| Task instructions |
Please indicate the number of lines in the listing below that include the string "oracle"; add nothing else.

| Information |
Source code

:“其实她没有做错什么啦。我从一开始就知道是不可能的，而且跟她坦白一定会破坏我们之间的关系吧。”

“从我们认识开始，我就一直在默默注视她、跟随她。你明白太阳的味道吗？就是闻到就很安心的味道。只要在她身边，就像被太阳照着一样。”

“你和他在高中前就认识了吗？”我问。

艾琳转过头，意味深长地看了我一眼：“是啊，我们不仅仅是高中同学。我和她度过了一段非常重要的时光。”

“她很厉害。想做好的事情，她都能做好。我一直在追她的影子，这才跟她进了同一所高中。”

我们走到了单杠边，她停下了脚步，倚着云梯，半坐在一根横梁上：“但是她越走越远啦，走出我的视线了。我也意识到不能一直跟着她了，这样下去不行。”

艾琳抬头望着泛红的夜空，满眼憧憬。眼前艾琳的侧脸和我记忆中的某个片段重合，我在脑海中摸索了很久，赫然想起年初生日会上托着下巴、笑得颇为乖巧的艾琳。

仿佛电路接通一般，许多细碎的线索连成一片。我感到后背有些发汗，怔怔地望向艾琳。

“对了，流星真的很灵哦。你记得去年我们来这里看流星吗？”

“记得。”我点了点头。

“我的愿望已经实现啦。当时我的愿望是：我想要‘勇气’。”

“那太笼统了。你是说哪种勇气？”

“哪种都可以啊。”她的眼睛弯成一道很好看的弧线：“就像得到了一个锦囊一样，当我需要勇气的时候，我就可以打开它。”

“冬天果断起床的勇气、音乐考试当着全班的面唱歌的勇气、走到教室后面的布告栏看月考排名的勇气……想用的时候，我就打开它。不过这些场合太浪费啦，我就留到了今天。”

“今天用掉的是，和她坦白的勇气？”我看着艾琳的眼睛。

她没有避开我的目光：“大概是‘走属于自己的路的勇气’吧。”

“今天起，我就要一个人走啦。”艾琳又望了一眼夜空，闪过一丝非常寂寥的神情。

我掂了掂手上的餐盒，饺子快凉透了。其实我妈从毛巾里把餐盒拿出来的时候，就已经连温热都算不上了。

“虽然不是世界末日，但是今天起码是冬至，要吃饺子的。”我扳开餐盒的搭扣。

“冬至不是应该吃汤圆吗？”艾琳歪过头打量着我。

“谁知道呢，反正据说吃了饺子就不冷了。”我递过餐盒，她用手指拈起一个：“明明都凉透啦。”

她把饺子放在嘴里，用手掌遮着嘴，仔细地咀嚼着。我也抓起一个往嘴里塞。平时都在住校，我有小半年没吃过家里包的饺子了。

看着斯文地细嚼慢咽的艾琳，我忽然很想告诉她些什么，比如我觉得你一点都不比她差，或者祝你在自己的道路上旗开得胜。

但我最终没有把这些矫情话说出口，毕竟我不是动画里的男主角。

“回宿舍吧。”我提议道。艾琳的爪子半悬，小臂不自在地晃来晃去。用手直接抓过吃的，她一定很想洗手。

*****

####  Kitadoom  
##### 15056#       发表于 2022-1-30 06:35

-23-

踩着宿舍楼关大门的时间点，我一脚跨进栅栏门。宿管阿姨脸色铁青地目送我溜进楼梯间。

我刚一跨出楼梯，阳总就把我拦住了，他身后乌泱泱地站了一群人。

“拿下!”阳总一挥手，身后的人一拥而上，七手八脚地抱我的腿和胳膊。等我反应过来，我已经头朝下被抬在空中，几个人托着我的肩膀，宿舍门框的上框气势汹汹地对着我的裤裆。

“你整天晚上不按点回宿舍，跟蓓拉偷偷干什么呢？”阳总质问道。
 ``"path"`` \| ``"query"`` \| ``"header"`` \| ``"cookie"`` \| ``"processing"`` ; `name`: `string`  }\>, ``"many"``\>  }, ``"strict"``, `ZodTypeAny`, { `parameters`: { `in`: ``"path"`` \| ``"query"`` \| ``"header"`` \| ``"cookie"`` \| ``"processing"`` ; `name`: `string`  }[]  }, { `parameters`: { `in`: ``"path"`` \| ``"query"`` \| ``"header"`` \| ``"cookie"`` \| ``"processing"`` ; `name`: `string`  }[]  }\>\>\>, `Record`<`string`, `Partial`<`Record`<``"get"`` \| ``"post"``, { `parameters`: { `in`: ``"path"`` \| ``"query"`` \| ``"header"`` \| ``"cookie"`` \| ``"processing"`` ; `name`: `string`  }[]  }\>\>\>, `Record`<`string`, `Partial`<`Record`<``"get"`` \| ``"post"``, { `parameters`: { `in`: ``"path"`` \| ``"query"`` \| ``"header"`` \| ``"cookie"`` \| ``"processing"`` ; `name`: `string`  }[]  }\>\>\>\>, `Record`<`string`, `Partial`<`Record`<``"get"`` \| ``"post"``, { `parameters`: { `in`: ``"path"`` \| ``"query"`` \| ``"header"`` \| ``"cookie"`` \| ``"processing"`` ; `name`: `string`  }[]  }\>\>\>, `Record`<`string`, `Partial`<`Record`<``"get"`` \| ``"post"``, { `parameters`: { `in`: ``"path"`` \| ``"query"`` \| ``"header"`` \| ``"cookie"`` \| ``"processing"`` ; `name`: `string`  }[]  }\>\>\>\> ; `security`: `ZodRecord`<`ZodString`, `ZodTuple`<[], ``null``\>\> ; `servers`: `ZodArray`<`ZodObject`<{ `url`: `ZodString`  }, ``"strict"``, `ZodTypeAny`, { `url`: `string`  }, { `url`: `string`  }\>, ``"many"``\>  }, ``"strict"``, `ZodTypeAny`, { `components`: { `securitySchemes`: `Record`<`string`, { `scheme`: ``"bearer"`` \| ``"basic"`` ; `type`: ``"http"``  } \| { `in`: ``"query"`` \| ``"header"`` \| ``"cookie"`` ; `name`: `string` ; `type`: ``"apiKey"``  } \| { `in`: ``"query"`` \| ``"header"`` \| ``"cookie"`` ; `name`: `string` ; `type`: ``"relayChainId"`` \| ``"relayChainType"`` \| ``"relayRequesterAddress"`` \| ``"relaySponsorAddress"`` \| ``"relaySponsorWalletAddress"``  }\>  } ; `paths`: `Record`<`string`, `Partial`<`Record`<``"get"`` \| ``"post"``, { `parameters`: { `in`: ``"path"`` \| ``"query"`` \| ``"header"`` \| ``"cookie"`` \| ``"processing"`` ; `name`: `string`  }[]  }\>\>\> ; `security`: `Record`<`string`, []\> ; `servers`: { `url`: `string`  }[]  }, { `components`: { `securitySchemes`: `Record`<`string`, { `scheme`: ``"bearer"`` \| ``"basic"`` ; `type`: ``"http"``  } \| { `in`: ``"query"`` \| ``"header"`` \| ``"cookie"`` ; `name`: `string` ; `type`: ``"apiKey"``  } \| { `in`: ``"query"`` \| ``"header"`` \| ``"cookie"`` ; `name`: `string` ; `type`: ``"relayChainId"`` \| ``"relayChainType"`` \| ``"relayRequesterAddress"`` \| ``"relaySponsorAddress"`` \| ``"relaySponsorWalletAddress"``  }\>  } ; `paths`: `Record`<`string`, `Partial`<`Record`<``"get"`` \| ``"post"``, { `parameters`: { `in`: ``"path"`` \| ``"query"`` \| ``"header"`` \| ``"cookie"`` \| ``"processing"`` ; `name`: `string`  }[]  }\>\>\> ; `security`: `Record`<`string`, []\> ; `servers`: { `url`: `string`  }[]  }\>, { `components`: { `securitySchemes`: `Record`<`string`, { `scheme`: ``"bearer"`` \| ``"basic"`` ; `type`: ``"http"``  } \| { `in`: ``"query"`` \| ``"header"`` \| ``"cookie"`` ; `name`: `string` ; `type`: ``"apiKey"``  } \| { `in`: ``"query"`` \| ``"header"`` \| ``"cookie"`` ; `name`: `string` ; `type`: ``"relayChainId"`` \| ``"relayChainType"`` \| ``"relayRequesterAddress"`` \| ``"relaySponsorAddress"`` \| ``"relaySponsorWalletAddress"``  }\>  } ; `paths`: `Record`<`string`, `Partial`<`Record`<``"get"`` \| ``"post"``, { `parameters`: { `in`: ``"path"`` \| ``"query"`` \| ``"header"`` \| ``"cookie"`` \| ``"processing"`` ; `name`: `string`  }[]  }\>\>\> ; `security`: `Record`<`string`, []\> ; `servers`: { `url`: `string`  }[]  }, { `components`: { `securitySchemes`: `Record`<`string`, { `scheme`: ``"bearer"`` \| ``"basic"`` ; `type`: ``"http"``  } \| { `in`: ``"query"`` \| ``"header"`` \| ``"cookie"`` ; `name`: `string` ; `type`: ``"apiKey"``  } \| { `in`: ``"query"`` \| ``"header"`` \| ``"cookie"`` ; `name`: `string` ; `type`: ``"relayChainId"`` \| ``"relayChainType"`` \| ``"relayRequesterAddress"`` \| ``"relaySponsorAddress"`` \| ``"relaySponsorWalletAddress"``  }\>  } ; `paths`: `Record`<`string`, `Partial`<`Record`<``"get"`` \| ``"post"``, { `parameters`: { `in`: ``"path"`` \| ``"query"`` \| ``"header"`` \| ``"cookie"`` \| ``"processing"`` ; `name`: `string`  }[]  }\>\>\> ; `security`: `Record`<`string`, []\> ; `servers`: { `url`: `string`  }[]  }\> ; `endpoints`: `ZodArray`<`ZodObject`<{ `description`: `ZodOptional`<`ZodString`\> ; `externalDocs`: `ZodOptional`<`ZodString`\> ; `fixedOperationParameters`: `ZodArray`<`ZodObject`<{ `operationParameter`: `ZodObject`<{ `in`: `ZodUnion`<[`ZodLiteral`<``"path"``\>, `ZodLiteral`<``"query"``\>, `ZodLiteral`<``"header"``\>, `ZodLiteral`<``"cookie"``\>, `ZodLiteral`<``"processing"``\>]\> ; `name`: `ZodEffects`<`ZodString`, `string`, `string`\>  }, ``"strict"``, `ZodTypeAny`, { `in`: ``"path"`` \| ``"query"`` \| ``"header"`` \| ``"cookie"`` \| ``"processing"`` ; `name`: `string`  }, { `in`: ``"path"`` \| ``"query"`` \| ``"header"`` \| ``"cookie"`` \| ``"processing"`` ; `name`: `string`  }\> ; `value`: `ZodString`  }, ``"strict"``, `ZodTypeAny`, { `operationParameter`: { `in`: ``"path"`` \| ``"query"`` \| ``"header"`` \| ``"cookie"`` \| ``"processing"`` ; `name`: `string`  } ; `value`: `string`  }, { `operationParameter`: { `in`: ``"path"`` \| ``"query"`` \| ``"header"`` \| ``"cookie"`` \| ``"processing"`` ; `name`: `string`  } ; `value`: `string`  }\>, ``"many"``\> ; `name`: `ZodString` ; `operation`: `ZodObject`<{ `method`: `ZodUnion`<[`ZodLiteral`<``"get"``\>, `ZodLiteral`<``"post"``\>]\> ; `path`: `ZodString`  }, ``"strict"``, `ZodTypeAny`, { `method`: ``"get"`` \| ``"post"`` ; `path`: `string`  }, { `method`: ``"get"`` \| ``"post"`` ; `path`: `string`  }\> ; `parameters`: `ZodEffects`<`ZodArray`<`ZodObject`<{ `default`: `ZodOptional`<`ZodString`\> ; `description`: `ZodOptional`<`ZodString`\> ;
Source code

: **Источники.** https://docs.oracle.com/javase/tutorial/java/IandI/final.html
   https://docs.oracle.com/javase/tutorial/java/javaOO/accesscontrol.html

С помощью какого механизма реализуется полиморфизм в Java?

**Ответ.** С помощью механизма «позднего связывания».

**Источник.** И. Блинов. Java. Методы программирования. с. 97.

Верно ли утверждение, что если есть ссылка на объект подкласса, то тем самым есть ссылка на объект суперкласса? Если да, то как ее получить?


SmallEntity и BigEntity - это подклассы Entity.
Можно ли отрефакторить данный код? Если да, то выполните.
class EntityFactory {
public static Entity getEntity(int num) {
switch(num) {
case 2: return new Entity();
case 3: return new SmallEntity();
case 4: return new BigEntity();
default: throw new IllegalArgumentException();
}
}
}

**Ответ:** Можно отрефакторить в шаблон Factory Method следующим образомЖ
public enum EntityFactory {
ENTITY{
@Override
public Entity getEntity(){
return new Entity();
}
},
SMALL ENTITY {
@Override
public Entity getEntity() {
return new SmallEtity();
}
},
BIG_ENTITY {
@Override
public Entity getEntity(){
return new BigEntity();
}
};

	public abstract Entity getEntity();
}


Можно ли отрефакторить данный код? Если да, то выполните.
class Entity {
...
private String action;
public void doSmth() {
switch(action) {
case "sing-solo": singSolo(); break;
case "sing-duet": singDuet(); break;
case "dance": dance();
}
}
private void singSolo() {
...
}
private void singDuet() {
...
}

| Answer space |
2